Frequently asked questions
- What is a reasonable target for p99 policy-decision latency?
A reasonable target for an inline AI gateway on a production-shaped workload is under 20 milliseconds at the p99 for the policy decision, with the audit record flushed to durable storage on the same request. Numbers under 10 milliseconds are usually achievable when policies are simple, caller identities are bounded, and the audit subsystem is correctly sized. Numbers over 50 milliseconds at the p99 usually indicate the policy engine is contending with another workload or the identity cache is undersized.
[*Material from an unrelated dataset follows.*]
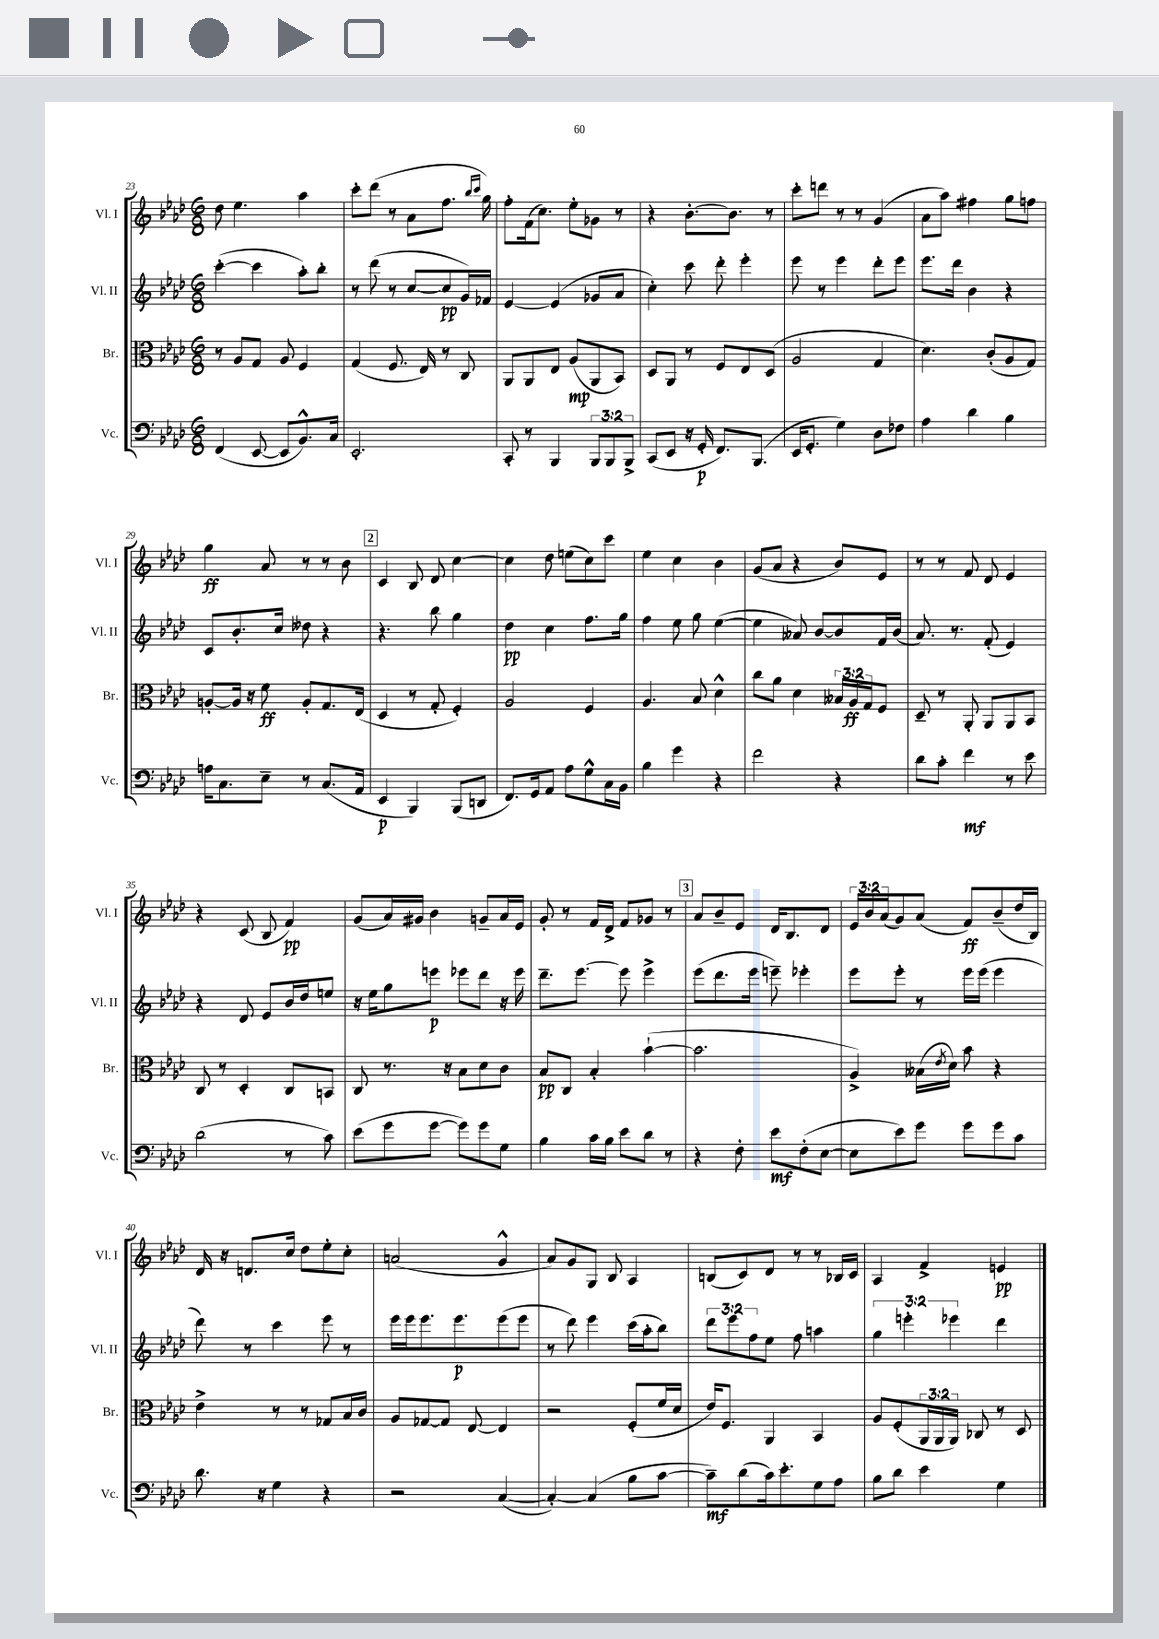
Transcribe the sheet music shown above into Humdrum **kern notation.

- Should the benchmark include the model's own latency?
Separate the gateway's added latency from the model's response time. The model latency is a property of the model and the provider. The gateway latency is what the platform team buys when it picks a gateway. Report end-to-end latency for context, but the comparable number across gateways is the added latency above the model.
- How long should each benchmark run?
A 30-minute run after warmup is the minimum to catch cache pressure, audit-queue backpressure, and identity-cache thrash. Shorter runs miss the failure modes that matter. A 24-hour run catches deploy-time cold starts and the daily traffic shape, which is closer to what the gateway will actually see.
- What does "production-shaped" workload mean concretely?
A production-shaped workload follows the prompt-size distribution, the policy diversity, and the caller-identity count of the deployment. The simplest way to produce one is to replay an anonymized day of real traffic against the gateway under test. Synthetic workloads can approximate this with lognormal token distributions and Zipf-distributed caller identities, but the replay produces the most defensible numbers.
- Does fail-closed behavior affect the benchmark?
A fail-closed gateway returns a refusal when the policy engine cannot reach a decision. The benchmark should report the share of requests that hit the fail-closed path under Profile D and the time the gateway takes to recognize the upstream as healthy again. A fail-open gateway hides the policy outage by passing the request through; the benchmark should call out the design and report it as a separate column.